Herbstfrost
Glück für
Jutta Dietrich und Jacobi.
Jutta öffnete die Tür am anderen Ende der Küche. Ein kalter Luftzug
wehte ihnen entgegen, es roch wie in einem Schlachthaus. Ein Kühlraum! Der
Taschenlampenstrahl fiel auf einen rot gefliesten Boden, weiß gekachelte Wände,
hakenbewehrte Stahlträger und stählerne Ablagen, auf denen ineinandergestapelte
Alubottiche standen. Der einbeinige Tranchiertisch in der Raummitte war
ebenfalls mit Stahlblech beschlagen. Die erhabenen Ränder der Tischplatte und
die Blutrinne in der Mitte vervollständigten das gespenstische Szenario.
Jacobi zog ein Tranchiermesser aus einem Steckset an der Wand. Gegen
eine Steyr Magnum eine dürftige Waffe, aber besser als nichts.

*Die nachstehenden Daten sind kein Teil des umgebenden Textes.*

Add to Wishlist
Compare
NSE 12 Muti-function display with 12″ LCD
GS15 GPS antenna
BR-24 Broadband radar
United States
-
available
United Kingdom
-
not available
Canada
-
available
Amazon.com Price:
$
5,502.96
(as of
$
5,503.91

Draußen trat Piritz mit den Füßen gegen die Küchentür. Ein Paneel
splitterte, trotzdem würde es noch eine Weile dauern, bis er sich
durchgearbeitet hatte.
Jutta schloss die Kühlraumtür hinter sich und legte den
Verschlusshebel um. »Das ist die Waidkammer«, erklärte sie. »Hier wird das
Wildbret zerlegt, verpackt und gelagert.«
»Lässt sich die Tür jetzt nicht mehr von außen öffnen?«, fragte
Jacobi, während er sich im Geiste schon auf dem polierten Stahlblech liegen
sah.
»Nur mit dem dafür vorgesehenen Inbusschlüssel. Aber den wird Piritz
nicht so schnell finden.« Der Lichtkegel schwenkte zu einer anderen Tür mit
altertümlichem Schloss, die ins Freie führte. Der Schlüssel steckte. Jutta
überprüfte, ob abgeschlossen war. »Wir könnten jetzt hinausrennen, aber die
Frage ist, wie weit wir kämen.« Sie leuchtete ihre nackten Füße an und lüftete
dann den Schlafrock. Darunter war sie bis auf den Slip nackt. Wieder einmal.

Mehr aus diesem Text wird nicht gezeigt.